87. Another recent set of allegations about Chinese ASAT development had noteworthy parallels to claims about Russian lasers used in the late 1970s to increase support for U.S. ASAT work. During the final stages of congressional debate on the FY2007 defense authorization bill, which includes funding for U.S. military space programs, a Defense News article quoted several unnamed officials and experts who claimed that China had tested ground-based lasers against U.S. spy satellites. No substantiating evidence was offered, nor were enough details given to know whether any laser test that did occur was intended to "blind" electro-optical satellites or was for more benign purposes, such as satellite tracking. The article noted that White House officials who would be in a position to know the classified details decided not to include the strong form of these allegations in a recent DOD report on China's military capabilities, which contains only one sentence noting that China has a powerful laser that could be used to interfere with U.S. reconnaissance satellites. When questioned about the allegation, the director of the National Reconnaissance Office confirmed that at least one U.S. satellite had been illuminated but not damaged by a Chinese laser. The top U.S. military officer in charge of space also stated that the United States had no clear evidence that China had intentionally disrupted U.S. satellite capabilities. See Vago Muradian, "China Attempted to Blind U.S. Satellites with Lasers," Defense News, September 25, 2006; Warren Fester and Colin Clark, "NRO Confirms Chinese Laser Test Illuminated U.S. Spacecraft," Space News, October 2, 2006; and Elaine Grossman, "Top Commander:Chinese Interference with U.S. Satellites Uncertain," Inside the Pentagon, October 12, 2006.

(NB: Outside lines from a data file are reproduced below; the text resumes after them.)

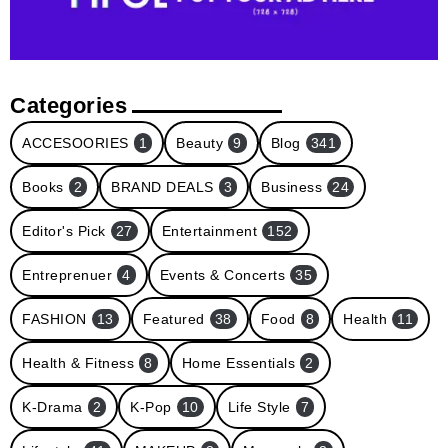
Categories
ACCESOORIES
1
Beauty
9
Blog
341
Books
2
BRAND DEALS
3
Business
24
Editor's Pick
27
Entertainment
152
Entreprenuer
4
Events & Concerts
35
FASHION
13
Featured
38
Food
8
Health
11
Health & Fitness
8
Home Essentials
2
K-Drama
2
K-Pop
10
Life Style
7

88. For a fuller critique of the inevitability argument, see Karl P. Mueller, "Totem and Taboo: Depolarizing the Space Weapons Debate," in Space Weapons: Are They Needed? ed. John M. Logsdon and Gordon Adams (Washington, DC: George Washington University Space Policy Institute, 2003), 18–26.

89. The U.S. military strongly supports the Law of the Sea Convention because it sees worldwide acceptance of the treaty as a more efficient and reliable way to ensure freedom of navigation than bilateral agreements, customary law, or coercive power would be. See Nina Tannenwald, "Law versus Power on the High Frontier: The Case for a Rule-Based Regime for Outer Space," The Yale Journal of International Law 29, no. 2 (Summer 2004): 363–422.

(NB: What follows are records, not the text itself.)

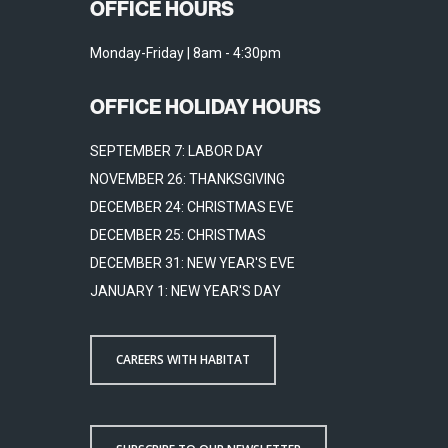
OFFICE HOURS
Monday-Friday | 8am - 4:30pm
OFFICE HOLIDAY HOURS
SEPTEMBER 7: LABOR DAY
NOVEMBER 26: THANKSGIVING
DECEMBER 24: CHRISTMAS EVE
DECEMBER 25: CHRISTMAS
DECEMBER 31: NEW YEAR'S EVE
JANUARY 1: NEW YEAR'S DAY
CAREERS WITH HABITAT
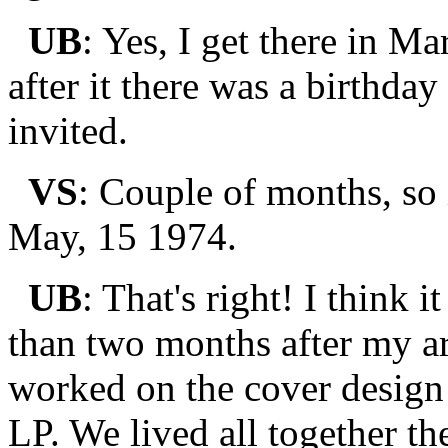
UB
: Yes, I get there in 
after it there was a birthda
invited.
VS
: Couple of months, so
May, 15 1974.
UB
: That's right! I think 
than two months after my arr
worked on the cover design
LP. We lived all together t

90. Orbiting satellites provide a high vantage point from which one can see, communicate with, or attack a large swath of Earth, but unlike a hill or some other lofty terrain in con- tested territory, more than one country can use space for a high vantage point at the same time. A satellite gains no defensive advantage from being high: its visibility and predictable movement make it an easier target. Hurling weapons down from high altitudes also conveys no offensive advantage—instead of using gravity to lessen the energy costs of weapon delivery, a substantial amount of extra energy is needed to de-orbit a weapon and send it back to Earth. See David Wright, Laura Grego, and Lisbeth Gronlund, The Physics of Space Security (Cambridge, MA: The American ÇďżűĘÓƵ of Arts and Sciences, 2005), 11. On the relative merits of space-based weapons and other ways of performing the same military mission, see Bruce M. DeBlois, Richard L. Garwin, R. Scott Kemp, and Jeremy C. Marwell, "Space Weapons: Crossing the Rubicon," International Security 29, no. 2 (Fall 2004): 50–84; William L. Spacey II, "Assessing the Military Utility of Space-Based Weapons," Astropolitics 1, no. 3 (2003): 1–43, and Michael O'Hanlon, Neither Star Wars nor Sanctuary (Washington, DC: Brookings, 2004).